What is expected: Restate the data below word for word. Skip any images it contains.

(Data provided)

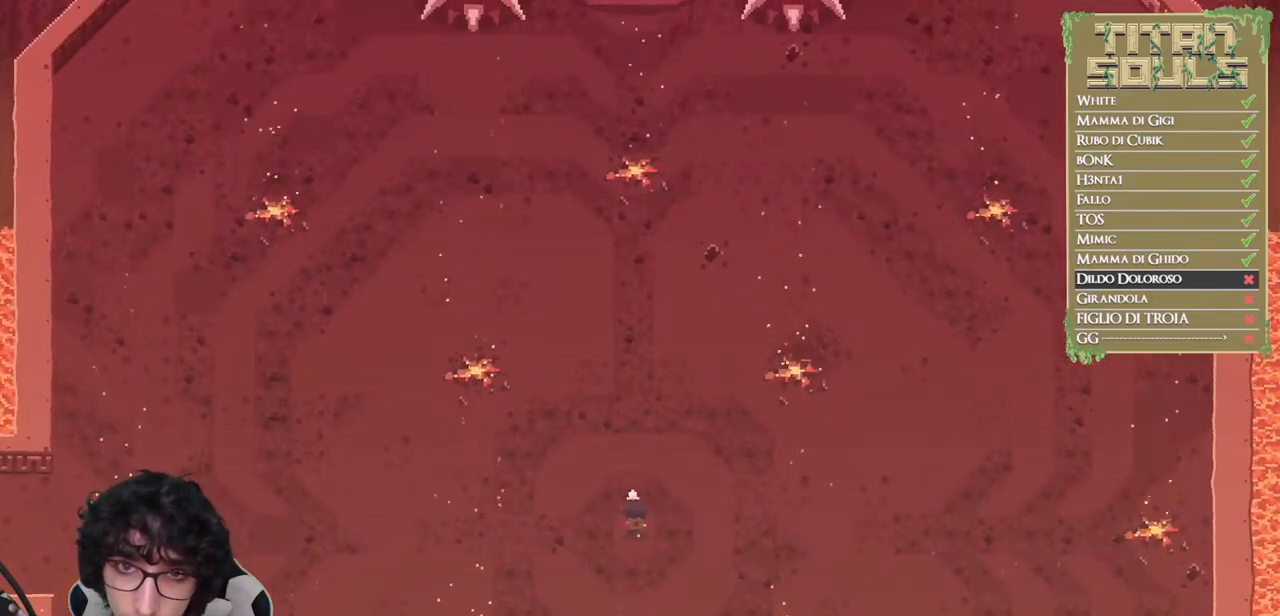
{"buttons": [], "left_stick": "center", "events": [[400, "R1", "up"]]}
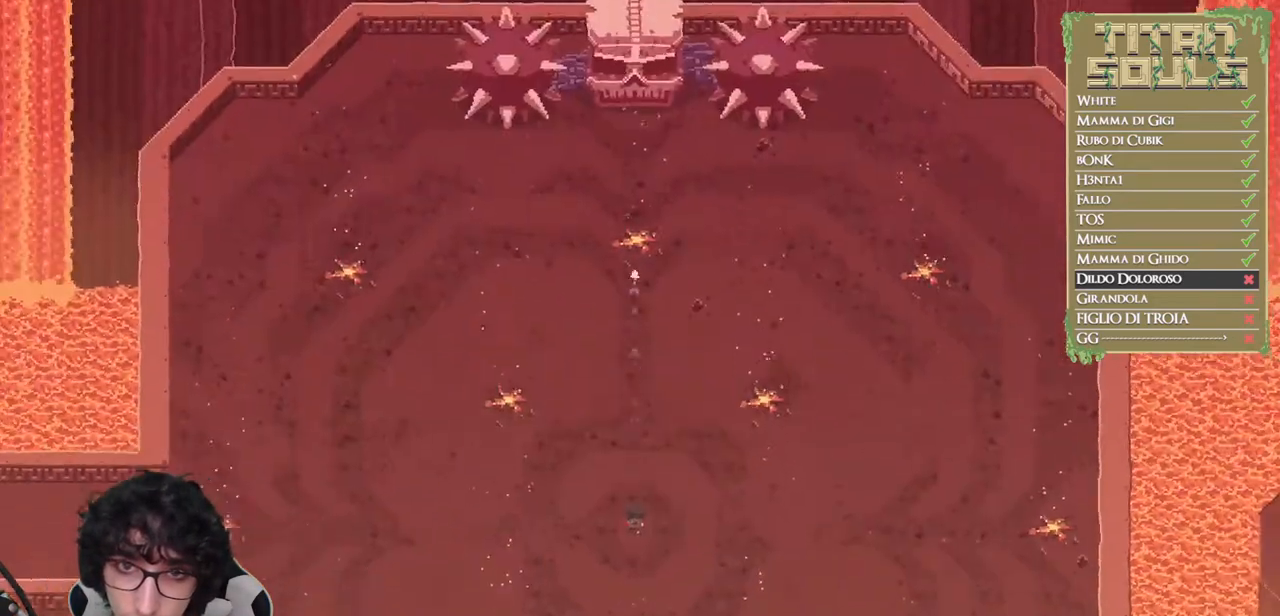
{"buttons": [], "left_stick": "center", "events": []}
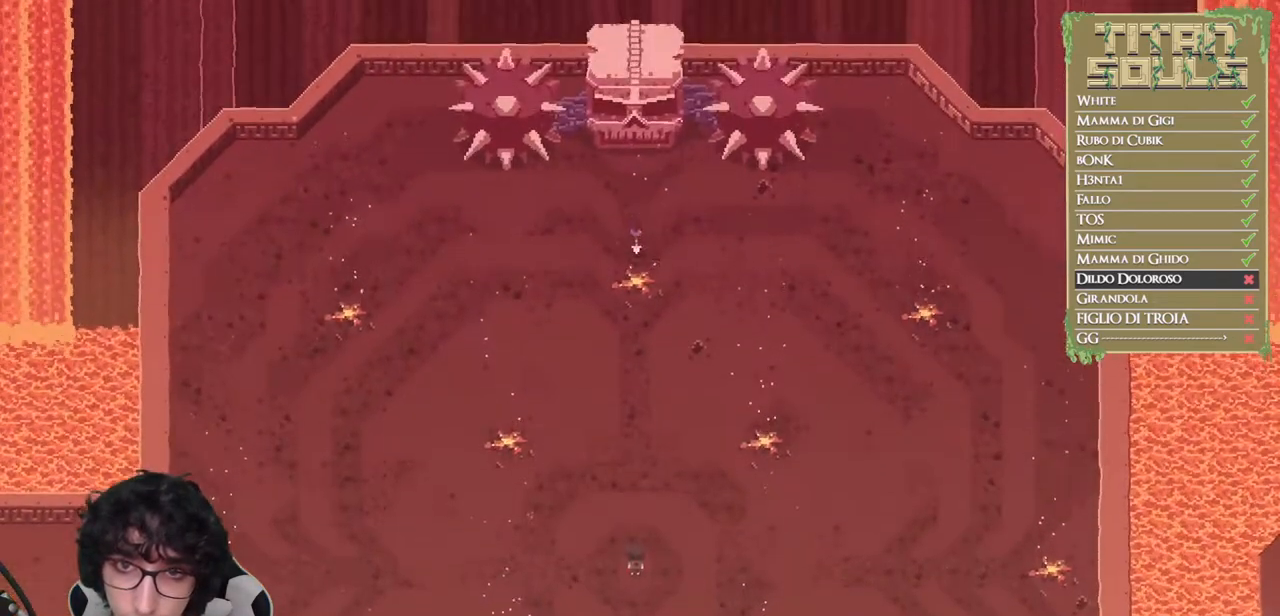
{"buttons": [], "left_stick": "center", "events": []}
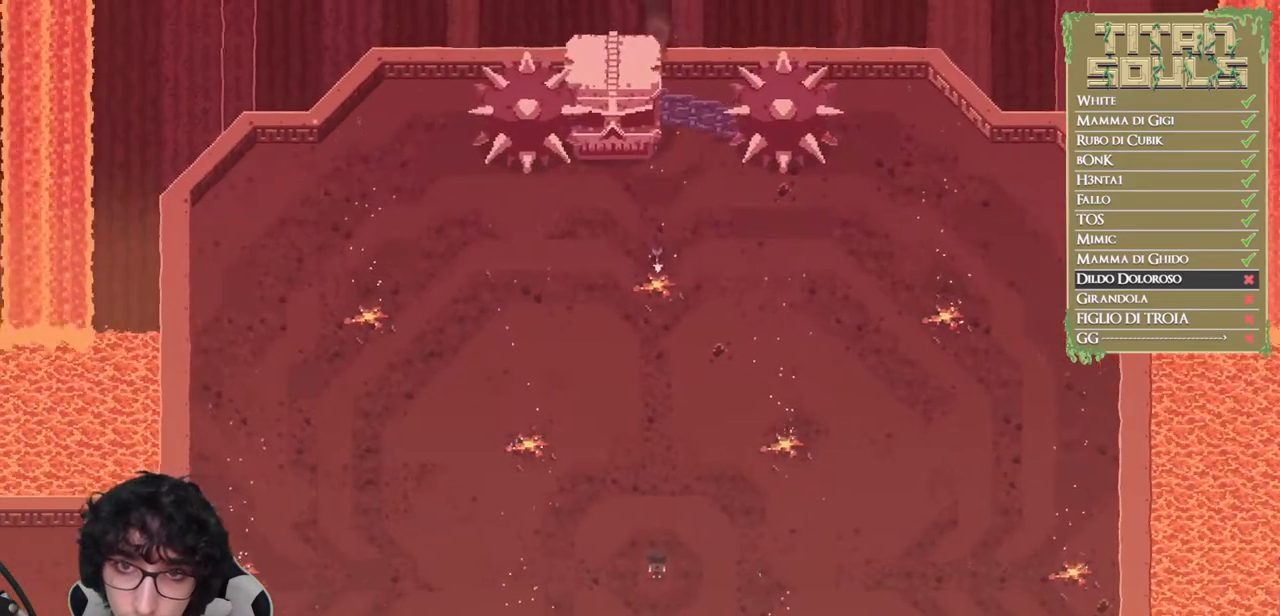
{"buttons": [], "left_stick": "center", "events": []}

(End Data provided)

Completed exercise:
{"buttons": [], "left_stick": "center", "events": [[400, "R1", "up"]]}
{"buttons": [], "left_stick": "center", "events": []}
{"buttons": [], "left_stick": "center", "events": []}
{"buttons": [], "left_stick": "center", "events": []}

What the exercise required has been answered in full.